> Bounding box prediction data
• • • •
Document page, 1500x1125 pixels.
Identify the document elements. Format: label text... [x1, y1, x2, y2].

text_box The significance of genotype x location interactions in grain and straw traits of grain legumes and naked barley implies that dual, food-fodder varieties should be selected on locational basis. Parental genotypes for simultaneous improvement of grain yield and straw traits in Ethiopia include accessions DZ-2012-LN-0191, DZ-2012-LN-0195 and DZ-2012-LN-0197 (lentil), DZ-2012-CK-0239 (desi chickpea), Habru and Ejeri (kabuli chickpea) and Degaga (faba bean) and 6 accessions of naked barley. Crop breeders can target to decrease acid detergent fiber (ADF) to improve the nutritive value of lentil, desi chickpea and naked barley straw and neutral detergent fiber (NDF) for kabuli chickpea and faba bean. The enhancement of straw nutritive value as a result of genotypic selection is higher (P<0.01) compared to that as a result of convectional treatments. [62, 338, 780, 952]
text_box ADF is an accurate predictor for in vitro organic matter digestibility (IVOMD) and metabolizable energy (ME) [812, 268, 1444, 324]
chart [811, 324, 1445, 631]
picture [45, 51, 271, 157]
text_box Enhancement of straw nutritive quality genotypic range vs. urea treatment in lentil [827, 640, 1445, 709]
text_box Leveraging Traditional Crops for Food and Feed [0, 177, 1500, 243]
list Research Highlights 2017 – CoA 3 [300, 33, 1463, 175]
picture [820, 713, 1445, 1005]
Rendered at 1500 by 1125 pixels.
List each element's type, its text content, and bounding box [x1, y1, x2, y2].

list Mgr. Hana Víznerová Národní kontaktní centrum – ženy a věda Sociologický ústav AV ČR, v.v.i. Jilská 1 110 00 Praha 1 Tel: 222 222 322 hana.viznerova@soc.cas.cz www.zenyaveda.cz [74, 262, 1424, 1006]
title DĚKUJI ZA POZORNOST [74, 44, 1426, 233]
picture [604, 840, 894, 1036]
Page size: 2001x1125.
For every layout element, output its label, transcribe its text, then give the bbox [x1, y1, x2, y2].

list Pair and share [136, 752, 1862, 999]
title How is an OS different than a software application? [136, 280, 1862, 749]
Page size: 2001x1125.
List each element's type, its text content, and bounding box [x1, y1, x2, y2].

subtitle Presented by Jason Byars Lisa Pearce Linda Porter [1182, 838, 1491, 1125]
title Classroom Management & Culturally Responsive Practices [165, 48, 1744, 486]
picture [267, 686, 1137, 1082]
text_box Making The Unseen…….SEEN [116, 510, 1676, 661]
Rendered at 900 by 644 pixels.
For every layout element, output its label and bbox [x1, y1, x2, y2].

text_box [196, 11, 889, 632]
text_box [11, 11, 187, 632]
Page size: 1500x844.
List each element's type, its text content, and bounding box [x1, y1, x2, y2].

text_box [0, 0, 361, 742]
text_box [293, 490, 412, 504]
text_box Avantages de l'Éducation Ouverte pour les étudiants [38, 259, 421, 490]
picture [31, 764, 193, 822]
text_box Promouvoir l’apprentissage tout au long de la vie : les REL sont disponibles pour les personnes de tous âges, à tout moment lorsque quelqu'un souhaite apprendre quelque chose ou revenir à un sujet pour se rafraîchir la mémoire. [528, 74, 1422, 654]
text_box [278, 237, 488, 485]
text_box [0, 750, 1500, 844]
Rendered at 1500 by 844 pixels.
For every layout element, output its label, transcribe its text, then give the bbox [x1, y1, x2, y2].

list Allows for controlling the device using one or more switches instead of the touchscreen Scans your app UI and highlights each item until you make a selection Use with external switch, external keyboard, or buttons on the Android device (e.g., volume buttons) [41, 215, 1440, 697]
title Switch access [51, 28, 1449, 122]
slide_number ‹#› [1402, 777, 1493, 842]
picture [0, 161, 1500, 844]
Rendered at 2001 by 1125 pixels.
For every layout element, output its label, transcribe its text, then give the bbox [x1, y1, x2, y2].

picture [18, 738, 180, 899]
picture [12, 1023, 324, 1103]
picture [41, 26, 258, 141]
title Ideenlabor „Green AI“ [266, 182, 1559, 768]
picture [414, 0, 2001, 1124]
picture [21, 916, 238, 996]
• • • •
The lines you need are those containing "Rendered"; find them in the records and copy them.

> Exercise answer
Rendered at 1500 by 1125 pixels.
Rendered at 900 by 644 pixels.
Rendered at 1500 by 844 pixels.
Rendered at 2001 by 1125 pixels.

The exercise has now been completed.